Provided material:
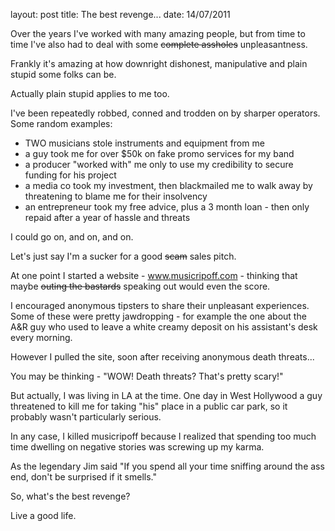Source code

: layout: post
title: The best revenge...
date: 14/07/2011

Over the years I've worked with many amazing people, but from time to time I've also had to deal with some <strike>complete assholes</strike> unpleasantness. 

Frankly it's amazing at how downright dishonest, manipulative and plain stupid some folks can be. 

Actually plain stupid applies to me too. 

I've been repeatedly robbed, conned and trodden on by sharper operators. Some random examples:

+ TWO musicians stole instruments and equipment from me
+ a guy took me for over $50k on fake promo services for my band
+ a producer "worked with" me only to use my credibility to secure funding for his project
+ a media co took my investment, then blackmailed me to walk away by threatening to blame me for their insolvency
+ an entrepreneur took my free advice, plus a 3 month loan - then only repaid after a year of hassle and threats


I could go on, and on, and on. 

Let's just say I'm a sucker for a good <strike>scam</strike> sales pitch.

At one point I started a website - www.musicripoff.com - thinking that maybe <strike>outing the bastards</strike> speaking out would even the score. 

I encouraged anonymous tipsters to share their unpleasant experiences. Some of these were pretty jawdropping - for example the one about the A&R guy who used to leave a white creamy deposit on his assistant's desk every morning.

However I pulled the site, soon after receiving anonymous death threats...

You may be thinking - "WOW! Death threats? That's pretty scary!" 

But actually, I was living in LA at the time. One day in West Hollywood a guy threatened to kill me for taking "his" place in a public car park, so it probably wasn't particularly serious. 

In any case, I killed musicripoff because I realized that spending too much time dwelling on negative stories was screwing up my karma. 

As the legendary Jim said "If you spend all your time sniffing around the ass end, don't be surprised if it smells."

So, what's the best revenge?

Live a good life.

What is being asked: Reproduce the data above verbatim, line for line, omitting the picture.

Response:
Source code

: layout: post
title: The best revenge...
date: 14/07/2011

Over the years I've worked with many amazing people, but from time to time I've also had to deal with some <strike>complete assholes</strike> unpleasantness. 

Frankly it's amazing at how downright dishonest, manipulative and plain stupid some folks can be. 

Actually plain stupid applies to me too. 

I've been repeatedly robbed, conned and trodden on by sharper operators. Some random examples:

+ TWO musicians stole instruments and equipment from me
+ a guy took me for over $50k on fake promo services for my band
+ a producer "worked with" me only to use my credibility to secure funding for his project
+ a media co took my investment, then blackmailed me to walk away by threatening to blame me for their insolvency
+ an entrepreneur took my free advice, plus a 3 month loan - then only repaid after a year of hassle and threats


I could go on, and on, and on. 

Let's just say I'm a sucker for a good <strike>scam</strike> sales pitch.

At one point I started a website - www.musicripoff.com - thinking that maybe <strike>outing the bastards</strike> speaking out would even the score. 

I encouraged anonymous tipsters to share their unpleasant experiences. Some of these were pretty jawdropping - for example the one about the A&R guy who used to leave a white creamy deposit on his assistant's desk every morning.

However I pulled the site, soon after receiving anonymous death threats...

You may be thinking - "WOW! Death threats? That's pretty scary!" 

But actually, I was living in LA at the time. One day in West Hollywood a guy threatened to kill me for taking "his" place in a public car park, so it probably wasn't particularly serious. 

In any case, I killed musicripoff because I realized that spending too much time dwelling on negative stories was screwing up my karma. 

As the legendary Jim said "If you spend all your time sniffing around the ass end, don't be surprised if it smells."

So, what's the best revenge?

Live a good life.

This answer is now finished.